May 27, 2021 12:10 PM PT
With data as a valuable currency and the architecture of reliable, scalable Data Lakes and Lakehouses continuing to mature, it is crucial that machine learning training and deployment techniques keep up to realize value. Reproducibility, efficiency, and governance in training and production environments rest on the shoulders of both point in time snapshots of the data and a governing mechanism to regulate, track, and make best use of associated metadata.
This talk will outline the challenges and importance of building and maintaining reproducible, efficient, and governed machine learning solutions as well as posing solutions built on open source technologies - namely Delta Lake for data versioning and MLflow for efficiency and governance.
June 23, 2020 05:00 PM PT
Often times model deployment and integration consists of several moving parts that require intricate steps woven together.

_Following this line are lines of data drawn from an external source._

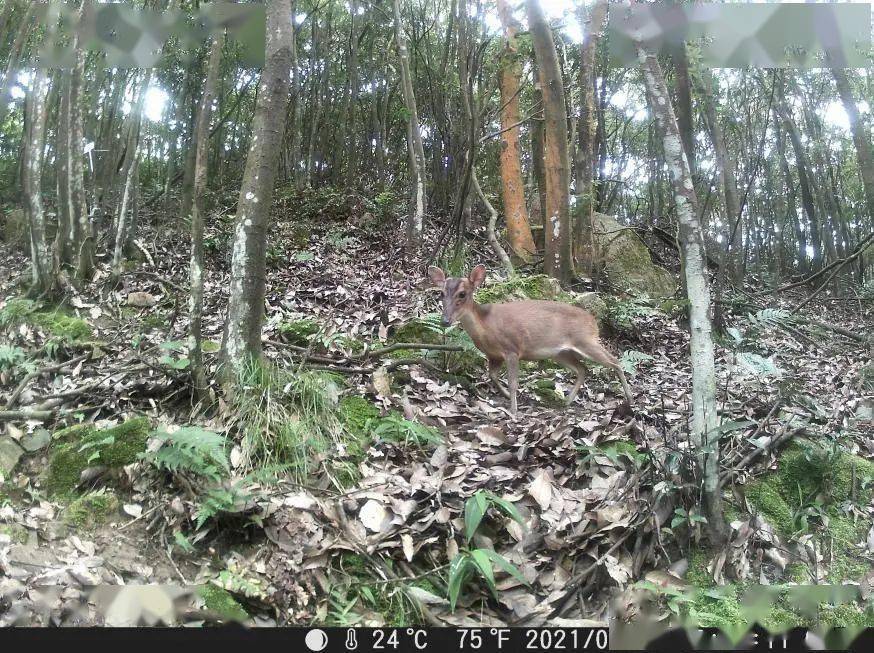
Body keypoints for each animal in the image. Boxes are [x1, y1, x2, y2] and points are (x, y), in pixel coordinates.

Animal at [426, 264, 632, 412]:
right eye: (441, 293)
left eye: (462, 294)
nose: (445, 321)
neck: (486, 327)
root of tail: (593, 321)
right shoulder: (494, 356)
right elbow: (492, 376)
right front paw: (506, 397)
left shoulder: (512, 349)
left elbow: (513, 383)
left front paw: (513, 410)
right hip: (561, 353)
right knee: (583, 369)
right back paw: (566, 402)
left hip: (586, 340)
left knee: (615, 362)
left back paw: (629, 398)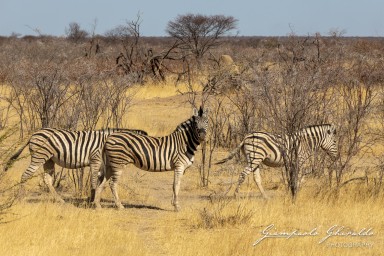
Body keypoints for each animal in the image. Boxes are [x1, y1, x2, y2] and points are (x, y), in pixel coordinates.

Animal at [3, 127, 148, 202]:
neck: (107, 142)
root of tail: (33, 134)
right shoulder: (95, 159)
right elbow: (94, 180)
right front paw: (92, 199)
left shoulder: (101, 164)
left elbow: (98, 180)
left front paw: (93, 197)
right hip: (39, 156)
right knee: (25, 175)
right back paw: (20, 196)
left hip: (49, 159)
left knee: (47, 179)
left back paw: (60, 200)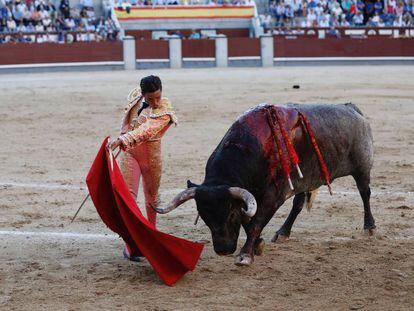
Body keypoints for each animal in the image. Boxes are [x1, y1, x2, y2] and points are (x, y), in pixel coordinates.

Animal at [152, 103, 376, 266]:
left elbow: (255, 223)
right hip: (304, 178)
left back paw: (369, 227)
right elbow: (249, 221)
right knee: (298, 204)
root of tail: (351, 108)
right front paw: (258, 245)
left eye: (230, 214)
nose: (223, 250)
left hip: (362, 168)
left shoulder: (272, 196)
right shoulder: (251, 196)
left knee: (365, 193)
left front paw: (245, 255)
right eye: (204, 216)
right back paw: (283, 232)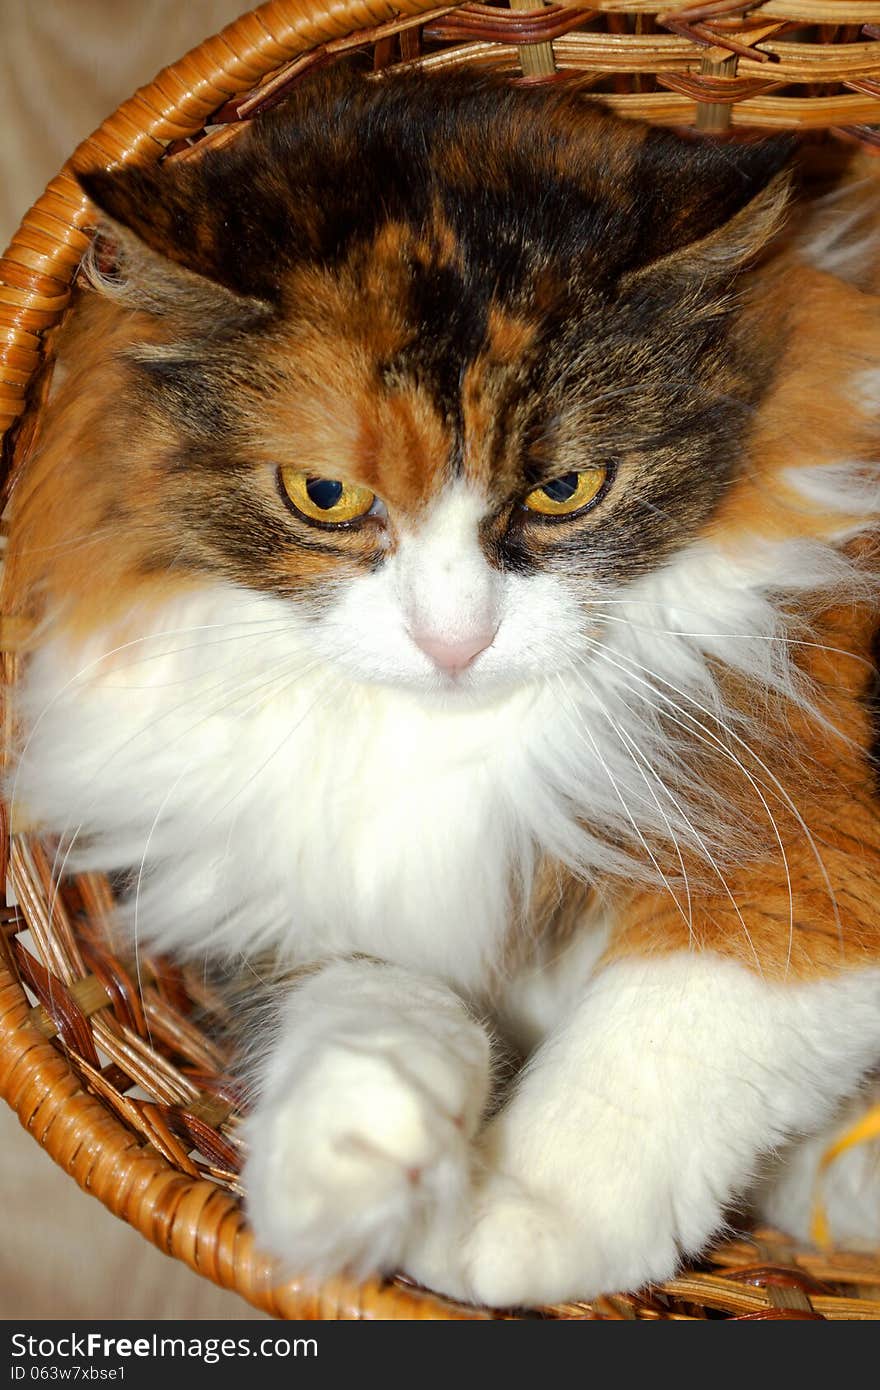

Automating this pipeline and feedback loop can be incredibly challenging, especially in lieu of varying model development techniques. MLflow and the model registry can act as powerful tools to simply building a robust CI/CD pattern for any given model In this talk we will explore how MLflow- specifically the model registry - can be integrated with continuous integration, continuous development, and continuous deployment tools. We'll walk though an end to end example of designing a CI/CD process for a model deployment and implementing with MLflow and automation tools
October 16, 2019 05:00 PM PT
Instead of better understanding and optimizing their machine learning models, data scientists spend a majority of their time training and iterating through different models even in cases where there the data is reliable and clean. Important aspects of creating an ML model include (but are not limited to) data preparation, feature engineering, identifying the correct models, training (and continuing to train) and optimizing their models. This process can be (and often is) laborious and time-consuming.
In this session, we will explore this process and then show how the AutoML toolkit (from Databricks Labs) can significantly simplify and optimize machine learning. We will demonstrate all of this financial loan risk data with code snippets and notebooks that will be free to download.